The IP Addresses tab lists the top 100 IPs accessing the discovered cloud services, and the Users tab displays the top 100 users with the same details as the IP Addresses tab. Like the Discovered apps tab, you can click on an IP address or a user for more information, such as which users have used a particular IP or which apps a particular user has accessed. You can filter the data by choosing to exclude certain users or IP addresses.
The Productivity App Discovery tool is very easy to use, and because it analyzes data from all of your organization’s apps, it will help you detect unauthorized usage of approved apps along with the presence of rogue apps.
Microsoft Cloud App Security: Take Your Shadow IT Control to the Next Level
While Productivity App Discovery provides insight into shadow IT, Microsoft’s full featured tool, Cloud App Security, can take it to the next level. Microsoft Cloud App Security is what’s known as a Cloud Access Security Broker (CASB). Not only can a CASB discover cloud applications in use by an organization, but it can also take further steps to block and control access to and data within such applications.
Microsoft Cloud App Security can also discover cloud applications in use through Firewall logs. However, as a result of recent enhancements, it can now also automatically gather this information straight from your organization’s Windows devices with Windows Defender ATP. With an increasingly mobile workforce, this enables us to gather information on shadow IT even when a device is outside of the local network firewall boundaries.

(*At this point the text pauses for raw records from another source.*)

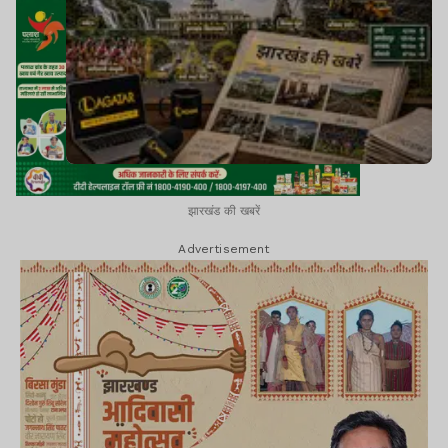
झारखंड की खबरें
Advertisement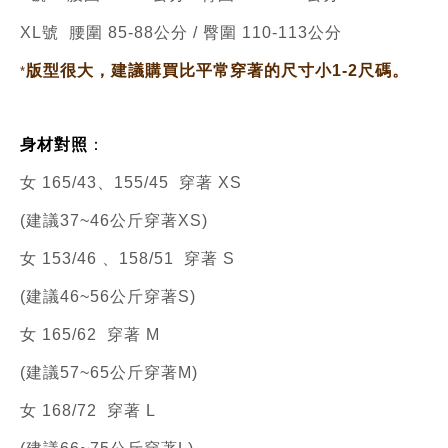
XL號 腰圍 85-88公分 / 臀圍 110-113公分
版型很大，建議購買比平常穿著的尺寸小1-2尺碼。
*
身材對照
：
女 165/43、
155/45 穿著 XS
(建議37~46公斤穿著XS)
女 153/46 、
158/51 穿著 S
(建議46~56公斤穿著S)
女 165/62 穿著 M
(建議57~65公斤穿著M)
女 168/72 穿著 L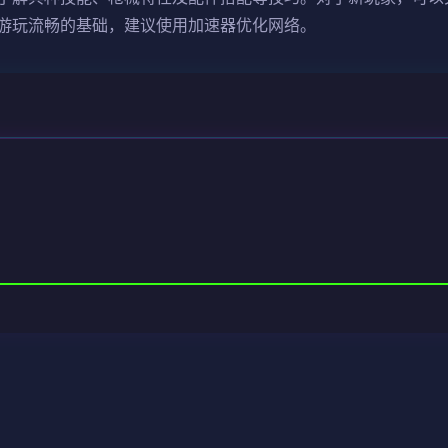
游玩流畅的基础，建议使用加速器优化网络。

The next step of Microsoft Cloud App Security is perhaps the most important: the ability to take action on and with the discovered applications. Due to cross-industry partnerships, once an application is discovered, an IT admin has the ability to govern access to the applications discovered. This includes applying data classification, labeling, and sensitive information protection policies to the data in the applications, thereby bringing them into compliance. An IT admin can also control and monitor access to the applications using real-time session controls such as Conditional Access from a unified control panel.
Finally, by leveraging the Microsoft Security Graph, Microsoft Cloud App Discovery can automatically detect known cloud threats, compromised accounts, and malicious activity in your cloud applications, and automatically remediate such issues.
Organizational Change Management: Avoiding Shadow IT in the First Place
While these tools provided by Microsoft are important and vital to securing your enterprise, you can also help prevent some shadow IT situations before they even begin. Most users using unsanctioned applications do so because they either don’t know that their IT department provides an equivalent solution, or they don’t believe in IT’s ability to assist with an application.
While disappointing to hear, admins can work with end users through proper change management practices to ensure users know what is available and ensure that they can provide productive feedback and requests for new applications and features. An important piece of this is working with business units on a regular basis to understand their needs; you never know when that feature you have disabled in Office 365 may be of use to them.
Overall, like data breaches, shadow IT is an inevitable side
effect of a digitized world. Once you’ve gained visibility into which apps are
being used in your organization and who is using them, you can determine why
employees feel the need to use these apps, educate them about the security and
compliance risks, and direct them towards company-approved alternatives – and
this scary story can have a happy ending after all.